:: WORK ORDER ::
Rewrite the text of the items below with every "Trike" changed to "Tricycle", keeping everything else the same, and leave the pictures out of your answer.
■ ■ ■
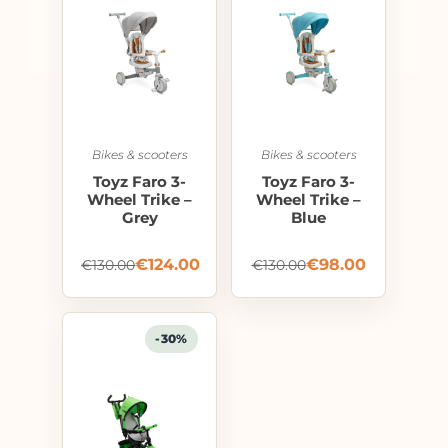
Bikes & scooters
Bikes & scooters
Toyz Faro 3-
Toyz Faro 3-
Wheel Trike –
Wheel Trike –
Grey
Blue
€
124.00
€
98.00
€
130.00
€
130.00
-30%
■ ■ ■
:: SOLUTION TO THIS TASK ::
Bikes & scooters
Bikes & scooters
Toyz Faro 3-
Toyz Faro 3-
Wheel Tricycle –
Wheel Tricycle –
Grey
Blue
€
124.00
€
98.00
€
130.00
€
130.00
-30%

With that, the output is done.